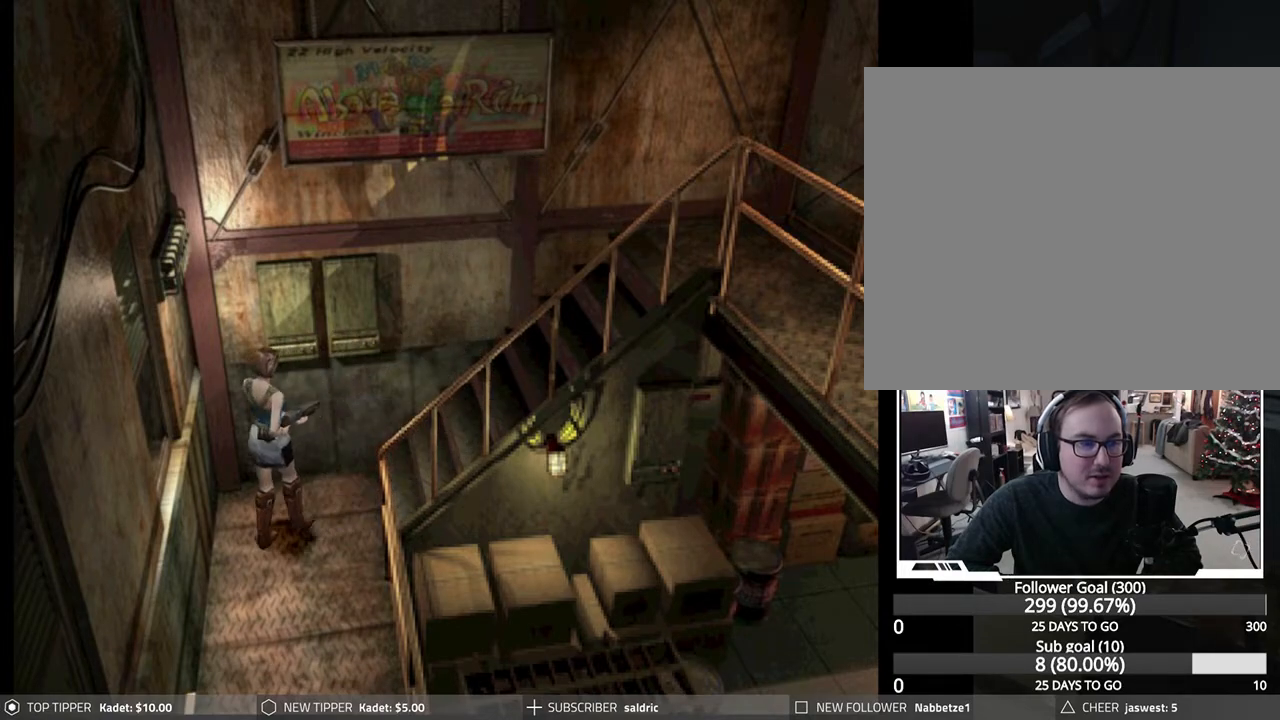
{"buttons": ["DPAD_DOWN"], "left_stick": "center", "events": [[267, "DPAD_LEFT", "up"]]}
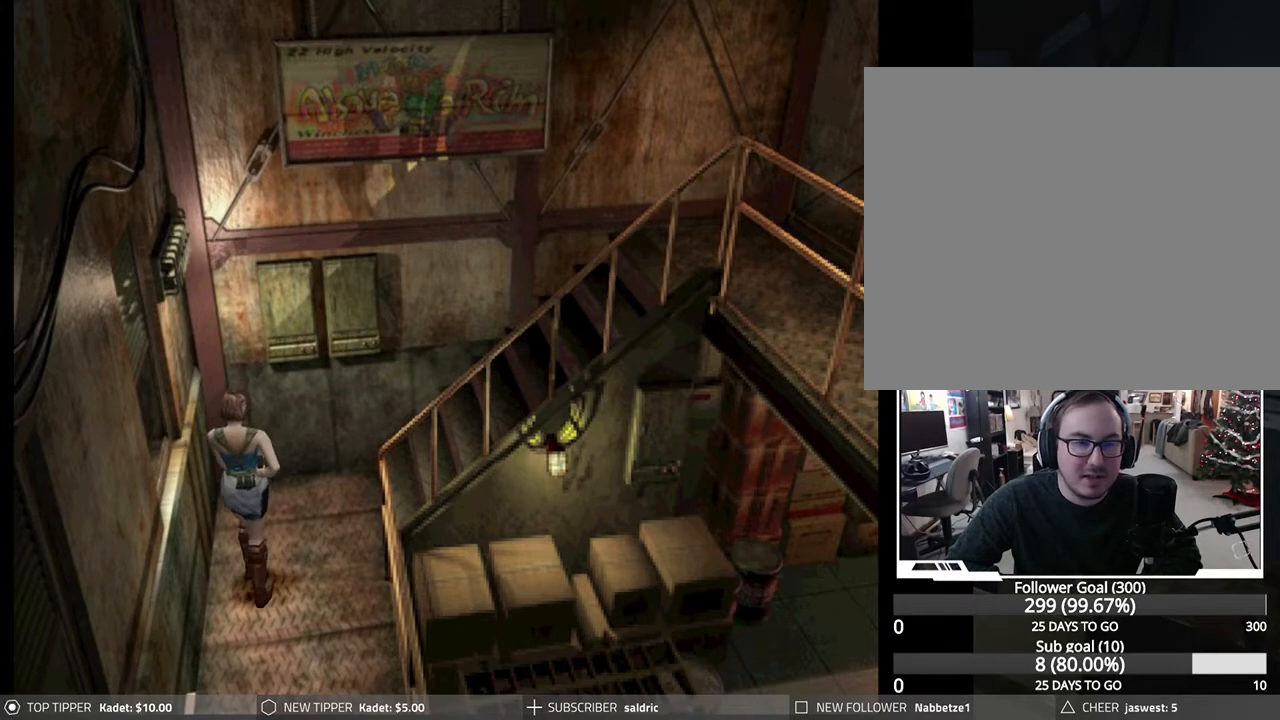
{"buttons": ["DPAD_DOWN"], "left_stick": "center", "events": [[167, "DPAD_LEFT", "down"], [300, "DPAD_LEFT", "up"]]}
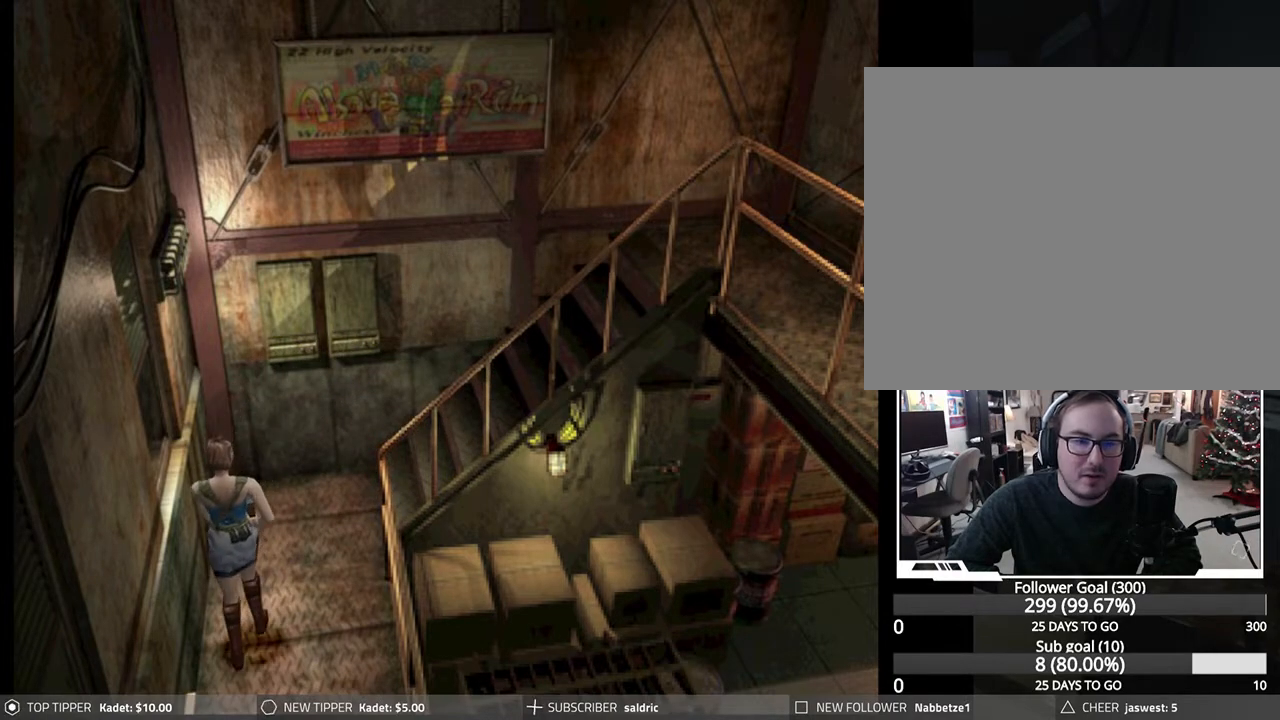
{"buttons": ["DPAD_DOWN"], "left_stick": "center", "events": []}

==*==

Keep every word of the data as it is when you write it out, but drop the pictures.

Exercise solution
{"buttons": ["DPAD_DOWN"], "left_stick": "center", "events": [[267, "DPAD_LEFT", "up"]]}
{"buttons": ["DPAD_DOWN"], "left_stick": "center", "events": [[167, "DPAD_LEFT", "down"], [300, "DPAD_LEFT", "up"]]}
{"buttons": ["DPAD_DOWN"], "left_stick": "center", "events": []}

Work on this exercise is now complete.